### DATA FOR PROCESSING
++++++++++++++++++++

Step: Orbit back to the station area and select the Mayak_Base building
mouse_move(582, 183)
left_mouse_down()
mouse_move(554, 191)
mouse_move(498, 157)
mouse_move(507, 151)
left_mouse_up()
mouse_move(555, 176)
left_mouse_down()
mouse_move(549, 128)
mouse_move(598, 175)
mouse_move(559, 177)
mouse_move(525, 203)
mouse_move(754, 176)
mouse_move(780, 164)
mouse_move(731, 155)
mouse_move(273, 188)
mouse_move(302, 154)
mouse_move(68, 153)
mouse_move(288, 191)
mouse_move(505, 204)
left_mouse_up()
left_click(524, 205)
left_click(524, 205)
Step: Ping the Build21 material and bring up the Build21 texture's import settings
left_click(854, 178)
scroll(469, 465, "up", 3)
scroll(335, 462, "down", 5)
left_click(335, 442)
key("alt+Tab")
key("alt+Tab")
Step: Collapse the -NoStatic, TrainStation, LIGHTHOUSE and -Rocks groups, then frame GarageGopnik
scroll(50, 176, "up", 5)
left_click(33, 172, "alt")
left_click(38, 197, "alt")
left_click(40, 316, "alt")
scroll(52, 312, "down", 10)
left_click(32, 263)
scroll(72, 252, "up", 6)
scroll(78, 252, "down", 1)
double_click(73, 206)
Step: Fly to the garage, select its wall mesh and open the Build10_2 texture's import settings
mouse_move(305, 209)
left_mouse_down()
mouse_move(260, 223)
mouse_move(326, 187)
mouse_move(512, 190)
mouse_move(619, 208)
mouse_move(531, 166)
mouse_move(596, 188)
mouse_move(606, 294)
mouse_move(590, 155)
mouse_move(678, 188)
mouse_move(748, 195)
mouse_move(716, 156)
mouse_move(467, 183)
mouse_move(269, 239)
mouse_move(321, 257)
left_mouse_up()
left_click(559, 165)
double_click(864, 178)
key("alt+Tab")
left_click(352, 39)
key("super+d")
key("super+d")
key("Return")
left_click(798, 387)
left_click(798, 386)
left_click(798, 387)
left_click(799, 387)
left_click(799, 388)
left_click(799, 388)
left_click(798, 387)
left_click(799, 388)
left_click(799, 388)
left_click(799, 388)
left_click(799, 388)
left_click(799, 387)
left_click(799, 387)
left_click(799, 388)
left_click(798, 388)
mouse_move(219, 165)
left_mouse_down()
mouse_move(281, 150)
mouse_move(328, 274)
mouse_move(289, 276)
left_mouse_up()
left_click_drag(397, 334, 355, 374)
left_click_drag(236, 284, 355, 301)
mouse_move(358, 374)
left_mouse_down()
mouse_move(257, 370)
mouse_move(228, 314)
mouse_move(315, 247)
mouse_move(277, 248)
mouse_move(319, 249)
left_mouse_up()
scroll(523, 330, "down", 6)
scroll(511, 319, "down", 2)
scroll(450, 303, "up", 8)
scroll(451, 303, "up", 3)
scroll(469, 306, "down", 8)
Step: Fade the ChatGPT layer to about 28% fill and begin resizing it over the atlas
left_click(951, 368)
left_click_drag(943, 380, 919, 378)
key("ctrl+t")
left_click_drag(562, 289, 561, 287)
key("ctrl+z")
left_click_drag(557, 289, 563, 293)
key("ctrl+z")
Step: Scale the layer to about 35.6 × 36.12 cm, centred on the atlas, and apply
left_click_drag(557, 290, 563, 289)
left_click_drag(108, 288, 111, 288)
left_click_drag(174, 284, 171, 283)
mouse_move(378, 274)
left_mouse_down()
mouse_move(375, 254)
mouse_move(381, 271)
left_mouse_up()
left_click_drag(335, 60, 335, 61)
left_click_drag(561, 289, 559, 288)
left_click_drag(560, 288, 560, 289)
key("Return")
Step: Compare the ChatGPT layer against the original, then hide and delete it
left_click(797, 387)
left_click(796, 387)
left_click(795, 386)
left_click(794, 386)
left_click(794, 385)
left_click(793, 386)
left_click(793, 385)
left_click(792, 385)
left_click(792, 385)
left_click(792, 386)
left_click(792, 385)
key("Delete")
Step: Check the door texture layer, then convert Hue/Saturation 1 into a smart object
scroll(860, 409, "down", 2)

++++++++++++++++++++

### TASK OBJECTIVE
Quote exactly the first line of the entries and every line after it, stopping with the line that contains "mouse_move(512, 190)".

### TASK OUTPUT
Step: Orbit back to the station area and select the Mayak_Base building
mouse_move(582, 183)
left_mouse_down()
mouse_move(554, 191)
mouse_move(498, 157)
mouse_move(507, 151)
left_mouse_up()
mouse_move(555, 176)
left_mouse_down()
mouse_move(549, 128)
mouse_move(598, 175)
mouse_move(559, 177)
mouse_move(525, 203)
mouse_move(754, 176)
mouse_move(780, 164)
mouse_move(731, 155)
mouse_move(273, 188)
mouse_move(302, 154)
mouse_move(68, 153)
mouse_move(288, 191)
mouse_move(505, 204)
left_mouse_up()
left_click(524, 205)
left_click(524, 205)
Step: Ping the Build21 material and bring up the Build21 texture's import settings
left_click(854, 178)
scroll(469, 465, "up", 3)
scroll(335, 462, "down", 5)
left_click(335, 442)
key("alt+Tab")
key("alt+Tab")
Step: Collapse the -NoStatic, TrainStation, LIGHTHOUSE and -Rocks groups, then frame GarageGopnik
scroll(50, 176, "up", 5)
left_click(33, 172, "alt")
left_click(38, 197, "alt")
left_click(40, 316, "alt")
scroll(52, 312, "down", 10)
left_click(32, 263)
scroll(72, 252, "up", 6)
scroll(78, 252, "down", 1)
double_click(73, 206)
Step: Fly to the garage, select its wall mesh and open the Build10_2 texture's import settings
mouse_move(305, 209)
left_mouse_down()
mouse_move(260, 223)
mouse_move(326, 187)
mouse_move(512, 190)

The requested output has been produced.